Fortunately, when the IT industry picked up steam across the country in the middle of 2009, Idaho benefited. "The state is still losing jobs in the IT sector and still struggling," Valletta says. "We have not seen any employment growth there, but earnings reports from key companies are up."

Boise's Micron Technology, a large semiconductor producer, has posted "positive income" for the last three quarters, Valletta says. In non-IT sectors, employment "seems to be growing at a solid pace."

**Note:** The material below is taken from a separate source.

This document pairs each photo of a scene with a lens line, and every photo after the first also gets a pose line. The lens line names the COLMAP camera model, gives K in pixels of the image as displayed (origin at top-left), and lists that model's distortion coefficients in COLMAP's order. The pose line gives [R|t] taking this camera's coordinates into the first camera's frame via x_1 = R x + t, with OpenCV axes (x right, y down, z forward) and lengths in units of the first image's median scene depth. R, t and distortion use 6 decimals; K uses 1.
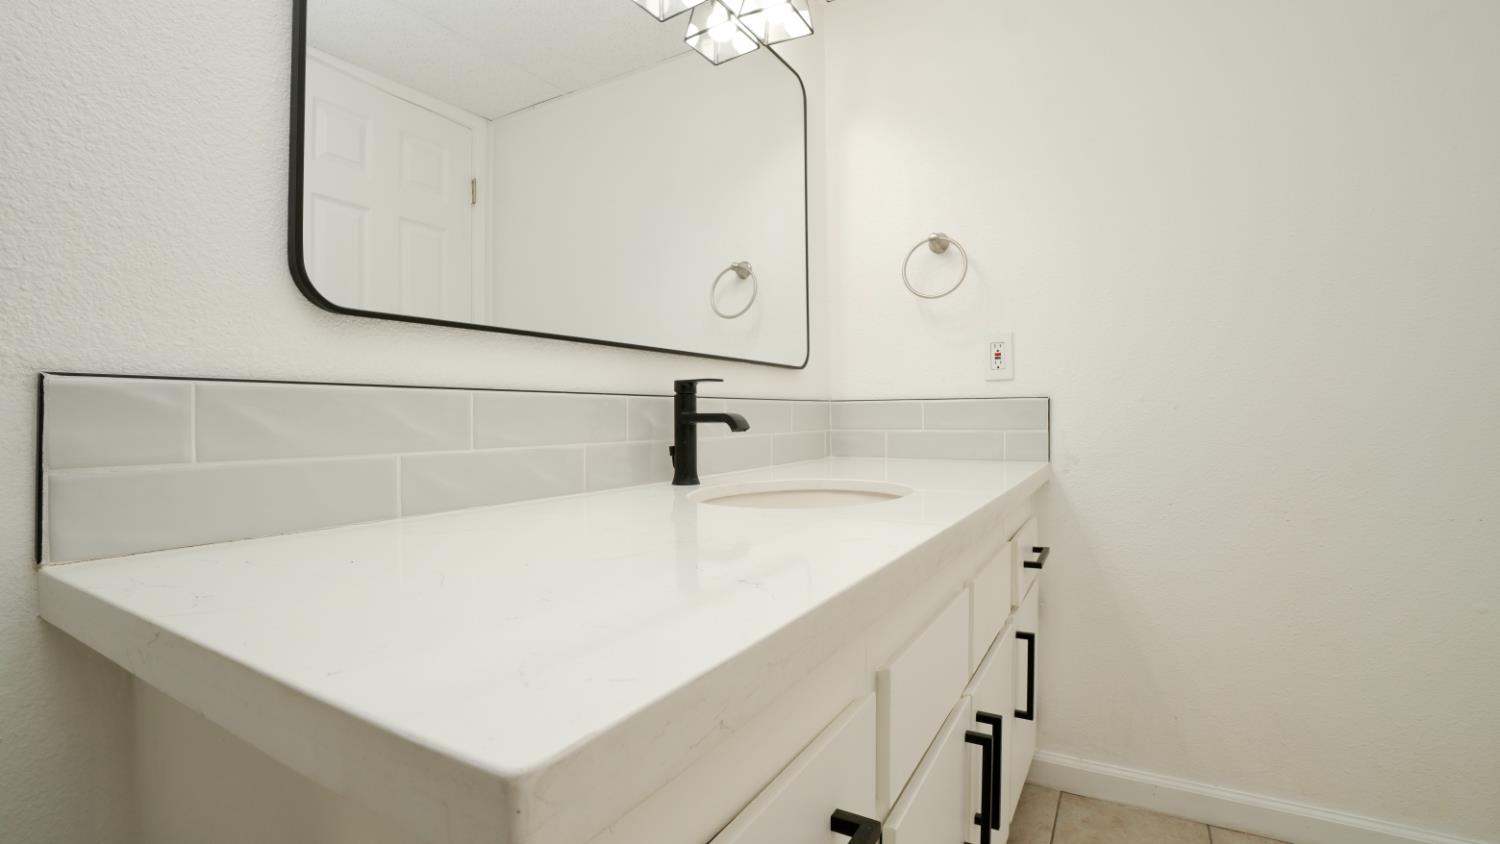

Utah's diverse economy wasn't hit as hard as the other two states, Valletta says, and much of that has to do with the state's active natural resources of gas and energy, and manufacturing. Both helped offset negative activity in other sectors. "Also, Utah did not experience as severe a housing market downturn as did the other Mountain States," points out Valletta. Its 7.2 percent unemployment rate, the fifteenth lowest in the country, is another plus for the economy.

CEOs Weigh In
In a survey by Chief Executive magazine of the best states for business in 2010, three of the six Mountain States were among the top 10. More than 600 CEOs rated all 50 states on criteria including work force quality, living environment, regulation, and taxation. Nevada took the fifth spot, followed by Colorado in eighth, Utah in ninth, Idaho in thirteenth, Wyoming in fifteenth, and Montana in twenty-eighth.

There's no doubt that the Mountain States, known nationally for their pro-business economic development assets, support a wide variety of new and expanding businesses. As the recession winds down, they will be an integral part of the solution of getting America back on track and regaining lost ground in the global economy.